エイプリルフール 3 ページ35
事の始まりは、昼休憩だった。
学校に着いてすぐ、及川には1発決め、その後はすぐに練習。
当然、スマホはあれから開くこともなく、俺の鞄の中で眠っていた。
「あれ、なんかAちゃんからめちゃくちゃ通知来てるんだけど」
昼食がてらRINEを開いた及川がそう呟き、何かあったのかと俺もスマホを手に取った。

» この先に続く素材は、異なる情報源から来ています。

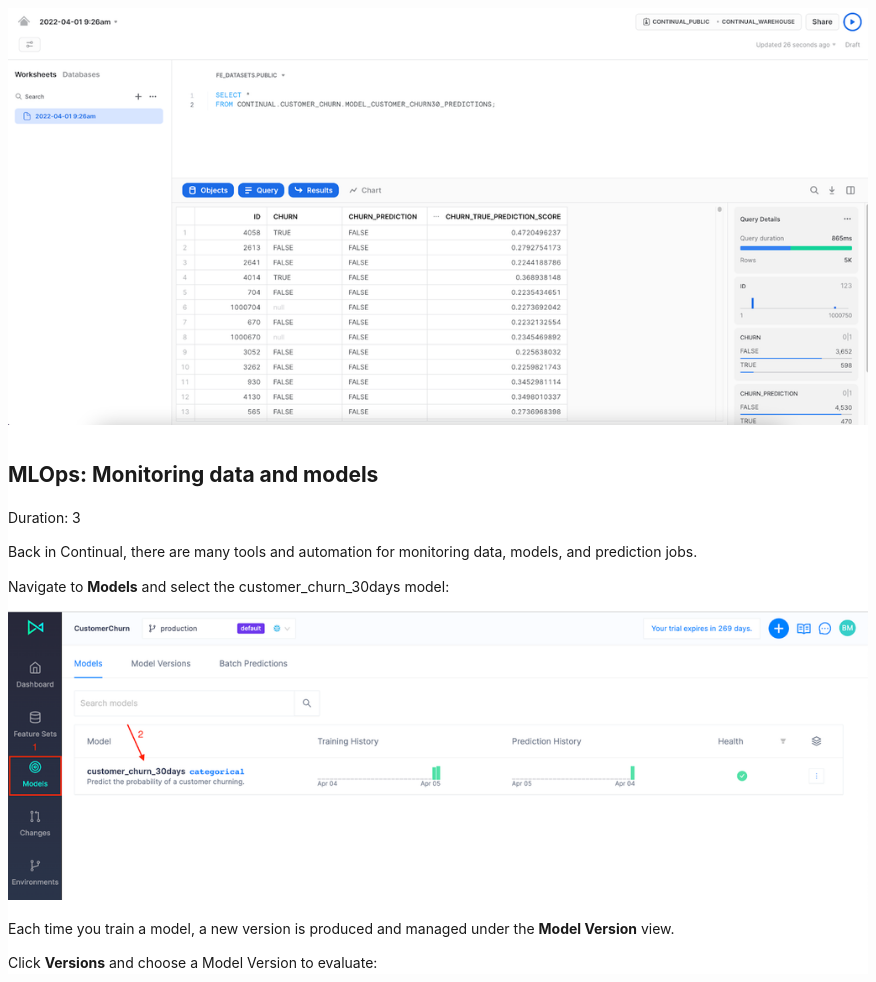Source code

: ![34](assets/34.png)

## MLOps: Monitoring data and models
Duration: 3

Back in Continual, there are many tools and automation for monitoring data, models, and prediction jobs.

Navigate to **Models** and select the customer_churn_30days model:

![35](assets/35.png)

Each time you train a model, a new version is produced and managed under the **Model Version** view. 

Click **Versions** and choose a Model Version to evaluate:
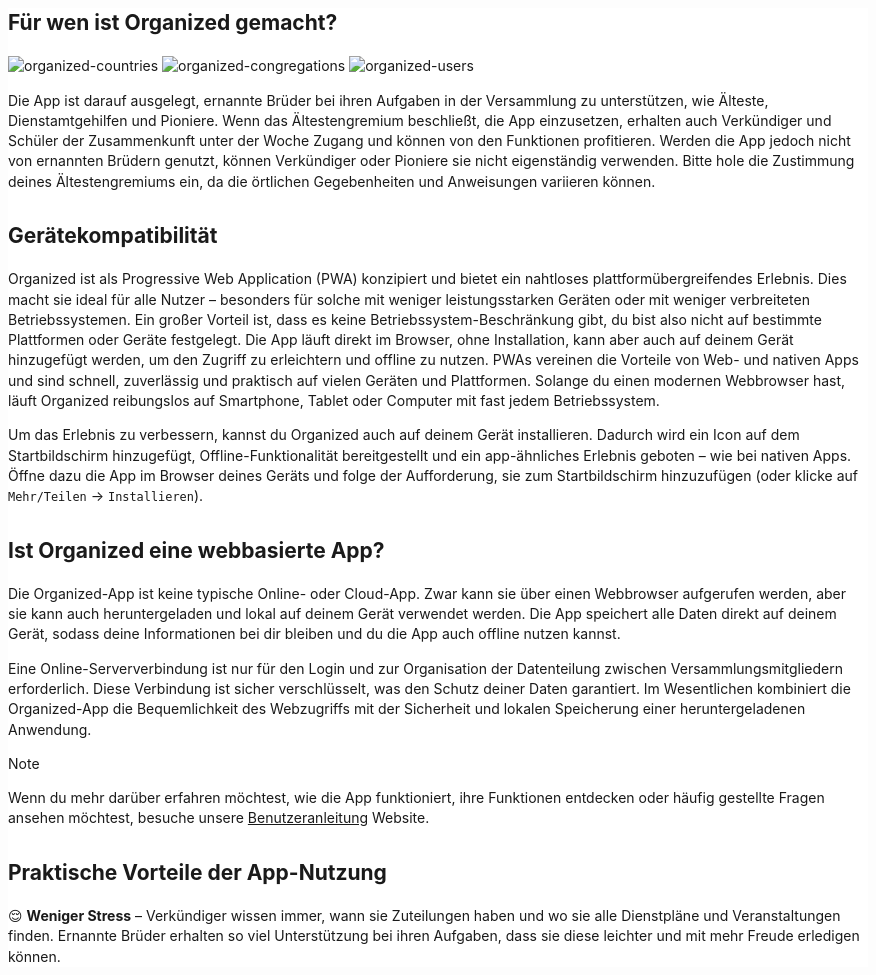 ## Für wen ist Organized gemacht?

![organized-countries](https://img.shields.io/badge/dynamic/json?url=https%3A%2F%2Fapi-v3.organized-app.com%2Fapi%2Fv3%2Fpublic%2Fstats&query=%24.countries.count&label=Countries) ![organized-congregations](https://img.shields.io/badge/dynamic/json?url=https%3A%2F%2Fapi-v3.organized-app.com%2Fapi%2Fv3%2Fpublic%2Fstats&query=%24.congregations&label=Congregations) ![organized-users](https://img.shields.io/badge/dynamic/json?url=https%3A%2F%2Fapi-v3.organized-app.com%2Fapi%2Fv3%2Fpublic%2Fstats&query=%24.users&label=Users)

Die App ist darauf ausgelegt, ernannte Brüder bei ihren Aufgaben in der Versammlung zu unterstützen, wie Älteste, Dienstamtgehilfen und Pioniere. Wenn das Ältestengremium beschließt, die App einzusetzen, erhalten auch Verkündiger und Schüler der Zusammenkunft unter der Woche Zugang und können von den Funktionen profitieren. Werden die App jedoch nicht von ernannten Brüdern genutzt, können Verkündiger oder Pioniere sie nicht eigenständig verwenden. Bitte hole die Zustimmung deines Ältestengremiums ein, da die örtlichen Gegebenheiten und Anweisungen variieren können.

## Gerätekompatibilität

Organized ist als Progressive Web Application (PWA) konzipiert und bietet ein nahtloses plattformübergreifendes Erlebnis. Dies macht sie ideal für alle Nutzer – besonders für solche mit weniger leistungsstarken Geräten oder mit weniger verbreiteten Betriebssystemen. Ein großer Vorteil ist, dass es keine Betriebssystem-Beschränkung gibt, du bist also nicht auf bestimmte Plattformen oder Geräte festgelegt. Die App läuft direkt im Browser, ohne Installation, kann aber auch auf deinem Gerät hinzugefügt werden, um den Zugriff zu erleichtern und offline zu nutzen. PWAs vereinen die Vorteile von Web- und nativen Apps und sind schnell, zuverlässig und praktisch auf vielen Geräten und Plattformen. Solange du einen modernen Webbrowser hast, läuft Organized reibungslos auf Smartphone, Tablet oder Computer mit fast jedem Betriebssystem.

Um das Erlebnis zu verbessern, kannst du Organized auch auf deinem Gerät installieren. Dadurch wird ein Icon auf dem Startbildschirm hinzugefügt, Offline-Funktionalität bereitgestellt und ein app-ähnliches Erlebnis geboten – wie bei nativen Apps. Öffne dazu die App im Browser deines Geräts und folge der Aufforderung, sie zum Startbildschirm hinzuzufügen (oder klicke auf `Mehr/Teilen` → `Installieren`).

## Ist Organized eine webbasierte App?

Die Organized-App ist keine typische Online- oder Cloud-App. Zwar kann sie über einen Webbrowser aufgerufen werden, aber sie kann auch heruntergeladen und lokal auf deinem Gerät verwendet werden. Die App speichert alle Daten direkt auf deinem Gerät, sodass deine Informationen bei dir bleiben und du die App auch offline nutzen kannst.

Eine Online-Serververbindung ist nur für den Login und zur Organisation der Datenteilung zwischen Versammlungsmitgliedern erforderlich. Diese Verbindung ist sicher verschlüsselt, was den Schutz deiner Daten garantiert. Im Wesentlichen kombiniert die Organized-App die Bequemlichkeit des Webzugriffs mit der Sicherheit und lokalen Speicherung einer heruntergeladenen Anwendung.

> [!NOTE]
> Wenn du mehr darüber erfahren möchtest, wie die App funktioniert, ihre Funktionen entdecken oder häufig gestellte Fragen ansehen möchtest, besuche unsere [Benutzeranleitung](https://guide.organized-app.com/) Website.

## Praktische Vorteile der App-Nutzung

😌 **Weniger Stress** – Verkündiger wissen immer, wann sie Zuteilungen haben und wo sie alle Dienstpläne und Veranstaltungen finden. Ernannte Brüder erhalten so viel Unterstützung bei ihren Aufgaben, dass sie diese leichter und mit mehr Freude erledigen können.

RINEを開けば、俺も及川と同じく、大量にAから通知が来ていた。
なんなら、その下には親からまで来ていた。
喘息の発作でも起きたのかと思ってトークを開けば、そこには不在着信が何件も入っている。
嫌な予感がして、俺はAに電話をかけた。
コール音がやみ、電話はすぐに繋がった。
『ハジメ!良かった、やっと繋がった!』
聞こえてきたAの声は元気そうで、俺はひとまずホッとした。
具合が悪いわけじゃなかったのか?
『ねえ、ハジメ聞いた?徹が事故に遭っちゃったって!怪我しちゃったみたいなの!バレーがしばらく出来なくなっちゃうかもしれないって』
泣きそうなその声を聞いた途端、一瞬思考が停止した。
及川が事故って……まさかこいつ、Aにも同じ嘘をついたのか?
Aはそれで心配して、電話をかけてきたってことか。
ということは、その下の親からの通知も全部それ関係と……。
1つの嘘が、とんでもない誤解を起こしていることに、この時俺はようやく気づいたのだった。